### Assigned task 1
Answer these about the AI character text:
(a) What can machine learning analyze to improve the face emotional response and verbal response over time?
(b) In one embodiment, what may the physical interface system 940 be?
(c) On what may the AI character base its judgment of a user's displeasure?
### Assigned task 2
Repeat a passage from the AI character text, starting at the words "programming interface (API)" and stopping after "legacy ATM system.".

### Selected text
=== Begin Enclosure ===

Advantageously, the techniques herein provide systems and methods for an AI character capable of natural verbal and visual interactions with a human. In particular, as mentioned above, the techniques described herein add life and human-like behavior to AI characters in ways not otherwise afforded. Though AI-based computer interaction has been around for years, the additional features herein, namely the psychological aspects of the AI character's interaction (responses, tones, facial expression, body language, etc.) provide greater character depth, in addition to having a holographic character to appear to exist in front of you. In addition, machine learning can be used to analyze all user interactions to further improve the face emotional response and verbal response over time.

AI Character Systems with Bank Teller Avatar for Financial Transaction(s)

According to one or more additional embodiments herein, the AI character system described above may also be configured specifically as a bank teller, with associated physical interfaces (e.g., connectivity to paper-based financial systems) and advanced security measures (e.g., for advanced biometric security and authentication).

In particular, and with reference generally to FIG. 9A, the AI character system 900 herein may be embodied to interact as a financial advisor, bank teller, or automated teller machine (ATM), where the interaction intelligence of the AI character 910 can be displayed in a display 920 and can be configured to coordinate with financial accounts (e.g., bank accounts, credit card accounts, etc.) of an authorized user 930, and with one or more associated physical interface systems 940, such as check scanners, cash

receivers/counters, cash distributors, keypads/pin pads, biometric sensors (e.g., fingerprint scanners, optical/retina scanners, etc.), and so on. In one embodiment, the physical interface system 940 may be a legacy ATM device, with application

programming interface (API) calls made between the AI character system and the ATM to direct the ATM to perform certain actions, while the AI character system provides the "personal touch" interaction with the user. In another embodiment, however, the physical interface system may be integrated/embedded with the AI character system, where APIs are used to directly interface with the user's financial institution (e.g., bank) in order to complete financial transactions, such as making deposits, withdrawals, balance inquiries, transfers, etc. Still further embodiments may combine various features from each system, such as using user identification and authentication techniques from the AI character system (described below), and actual paper interaction (receipts, check deposits, cash withdrawals, etc.) from the legacy ATM system.

In addition, the AI character can provide direction (e.g., like a greeter service to ensure a user is in the correct line based on their needs, or to provide the right forms such as deposit slips, etc.), or may provide advice on investments or offer other bank products just like a human bank teller or customer service representative. That is, using machine learning for concierge services as described above, including using the user's facial expressions or other visual cues to judge the success of the conversation, the techniques herein can provide a personal user experience without the need of a human representative or teller. (Note that in one example, the AI character may judge a user's displeasure with the system's ability to solve a problem based on the user's facial expressions and/or communication, and may redirect the user to a human representative, accordingly, such as, e.g., "would you like to speak to a financial advisor" or "would you prefer to discuss with a live teller?") In general, the responses may be pre-programmed (such as "would you be interested in our special rate programs?" or "the stock market is up today, would you like to speak to a personal investment representative?"), or may be intelligently developed using any combination of machine learning interaction techniques, current events, and the user's personal information (e.g., "your stocks are underperforming the average. Have you considered speaking with a financial advisor?", or "I see that you have been writing paper checks monthly to your mortgage company, who has just permitted online payments. Would you like to set up a recurring online transfer now?").

=== End Enclosure ===

### Source information
=== Begin Enclosure ===

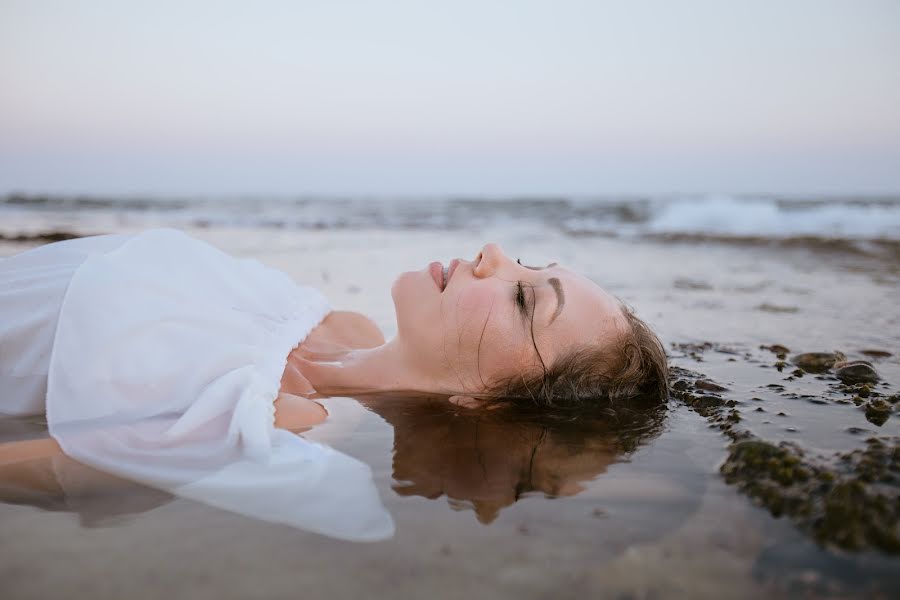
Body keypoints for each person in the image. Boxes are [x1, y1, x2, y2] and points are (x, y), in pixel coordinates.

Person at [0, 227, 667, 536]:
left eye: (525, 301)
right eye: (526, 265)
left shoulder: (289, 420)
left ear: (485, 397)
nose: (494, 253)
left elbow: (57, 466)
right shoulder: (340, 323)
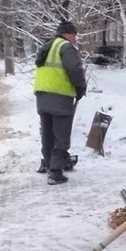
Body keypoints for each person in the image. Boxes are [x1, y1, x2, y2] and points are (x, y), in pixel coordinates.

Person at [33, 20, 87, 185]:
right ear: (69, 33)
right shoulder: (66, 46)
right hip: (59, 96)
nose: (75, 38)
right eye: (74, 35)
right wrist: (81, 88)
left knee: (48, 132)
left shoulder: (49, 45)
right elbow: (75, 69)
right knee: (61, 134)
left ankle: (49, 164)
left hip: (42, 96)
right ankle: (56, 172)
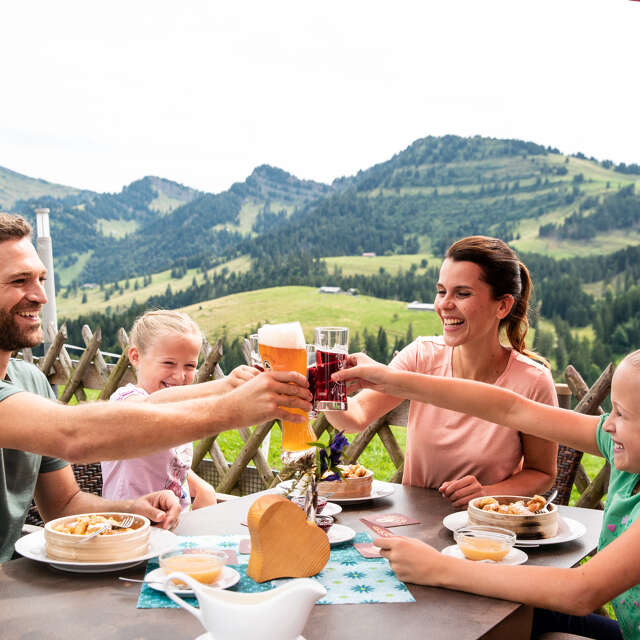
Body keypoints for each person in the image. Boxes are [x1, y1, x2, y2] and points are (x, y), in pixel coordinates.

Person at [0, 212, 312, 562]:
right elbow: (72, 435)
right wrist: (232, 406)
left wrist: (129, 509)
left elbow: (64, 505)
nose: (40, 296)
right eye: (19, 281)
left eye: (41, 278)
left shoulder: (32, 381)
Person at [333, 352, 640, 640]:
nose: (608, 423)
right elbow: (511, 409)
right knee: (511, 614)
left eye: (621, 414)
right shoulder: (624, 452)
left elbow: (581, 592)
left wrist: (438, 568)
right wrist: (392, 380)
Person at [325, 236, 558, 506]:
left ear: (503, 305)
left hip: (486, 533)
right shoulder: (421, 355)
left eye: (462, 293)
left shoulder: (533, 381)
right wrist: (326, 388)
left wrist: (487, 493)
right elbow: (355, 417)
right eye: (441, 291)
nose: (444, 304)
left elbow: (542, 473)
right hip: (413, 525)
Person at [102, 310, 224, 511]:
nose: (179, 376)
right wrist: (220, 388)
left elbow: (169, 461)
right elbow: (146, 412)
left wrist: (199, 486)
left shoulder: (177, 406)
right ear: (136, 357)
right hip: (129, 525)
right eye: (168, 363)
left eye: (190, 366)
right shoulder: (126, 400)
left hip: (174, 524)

=== End Enclosure ===

### Task output 1
(a) All user interactions.
(b) A legacy ATM device.
(c) The user's facial expressions and/or communication.

### Task output 2
programming interface (API) calls made between the AI character system and the ATM to direct the ATM to perform certain actions, while the AI character system provides the "personal touch" interaction with the user. In another embodiment, however, the physical interface system may be integrated/embedded with the AI character system, where APIs are used to directly interface with the user's financial institution (e.g., bank) in order to complete financial transactions, such as making deposits, withdrawals, balance inquiries, transfers, etc. Still further embodiments may combine various features from each system, such as using user identification and authentication techniques from the AI character system (described below), and actual paper interaction (receipts, check deposits, cash withdrawals, etc.) from the legacy ATM system.